Weather in Bocas del Toro

Bocas del Toro has a tropical rainforest climate that HAS NO PREDICTABLE DRY SEASON. It literally rains all the time. Weirdly, the driest months are October, January, and March but even those ‘dry’ months aren’t really dry. The temperature stays in the mid-80’s regardless of the month. We were there in September, and found that it rained at least once a day.

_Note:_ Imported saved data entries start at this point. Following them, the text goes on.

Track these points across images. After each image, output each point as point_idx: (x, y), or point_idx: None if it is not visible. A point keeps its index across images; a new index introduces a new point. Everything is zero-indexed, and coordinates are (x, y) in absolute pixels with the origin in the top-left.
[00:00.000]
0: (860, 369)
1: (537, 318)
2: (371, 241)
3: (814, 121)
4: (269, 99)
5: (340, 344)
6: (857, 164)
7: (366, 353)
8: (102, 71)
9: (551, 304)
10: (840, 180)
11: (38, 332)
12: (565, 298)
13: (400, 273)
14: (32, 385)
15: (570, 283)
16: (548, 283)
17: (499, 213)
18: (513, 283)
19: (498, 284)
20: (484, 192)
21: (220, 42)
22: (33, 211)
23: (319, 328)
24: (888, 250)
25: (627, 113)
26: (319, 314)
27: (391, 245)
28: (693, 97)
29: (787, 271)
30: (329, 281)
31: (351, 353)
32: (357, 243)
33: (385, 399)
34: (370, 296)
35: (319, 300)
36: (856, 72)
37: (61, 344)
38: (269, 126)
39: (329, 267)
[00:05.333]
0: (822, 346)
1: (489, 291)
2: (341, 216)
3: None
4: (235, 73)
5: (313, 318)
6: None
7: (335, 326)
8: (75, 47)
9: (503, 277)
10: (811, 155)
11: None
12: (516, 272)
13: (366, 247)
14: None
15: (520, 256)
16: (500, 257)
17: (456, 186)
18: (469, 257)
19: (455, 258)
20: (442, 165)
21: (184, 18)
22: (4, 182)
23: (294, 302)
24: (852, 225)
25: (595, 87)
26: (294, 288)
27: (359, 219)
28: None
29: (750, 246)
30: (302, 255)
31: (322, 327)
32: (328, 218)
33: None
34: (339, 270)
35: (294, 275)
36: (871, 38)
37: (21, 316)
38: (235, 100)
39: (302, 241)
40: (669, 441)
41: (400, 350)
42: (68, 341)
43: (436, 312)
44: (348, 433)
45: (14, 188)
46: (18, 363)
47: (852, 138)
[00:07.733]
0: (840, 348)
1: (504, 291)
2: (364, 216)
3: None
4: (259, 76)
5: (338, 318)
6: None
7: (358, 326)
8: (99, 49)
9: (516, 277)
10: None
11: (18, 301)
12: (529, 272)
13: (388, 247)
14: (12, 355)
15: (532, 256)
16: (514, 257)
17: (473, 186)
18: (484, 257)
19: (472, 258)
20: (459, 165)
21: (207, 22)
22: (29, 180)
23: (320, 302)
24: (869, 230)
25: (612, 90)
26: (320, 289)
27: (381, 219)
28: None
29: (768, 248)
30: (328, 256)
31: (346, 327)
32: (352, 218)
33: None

Dehydration was a very real problem for us due to the relative isolation of our cabin. Because our cabin was self-sustaining we had a filter for rainwater and used it for drinking water, the faucets, the showers, and for watering the ducks. Because of this, there was never enough water. We had to transport all our additional water from the main town on a four wheeler through the jungle back to the cabin. This was easier said than done considering that we needed to consume several liters per day due to the humidity and heat and could only carry so much in our packs. Jeff had an unfortunate episode of heat stroke that sobered us up quickly and convinced us that no price was too high to pay to stay hydrated, and after that we started making twice-daily water runs. You are better off to rise at dawn for the more active part of your day and take a siesta in the early afternoon, then wake up and hang out till dark. It’s miserably hot around 3 in the afternoon and not worth the fight to stay hydrated, so just organize your day around the assumption that everyone is out of commission till 5 or 6 each evening. There were several epic thunderstorms in the evening that quite literally shook the cabin to its foundation and brought huge swells to Bluff Beach, so be ready for that as well.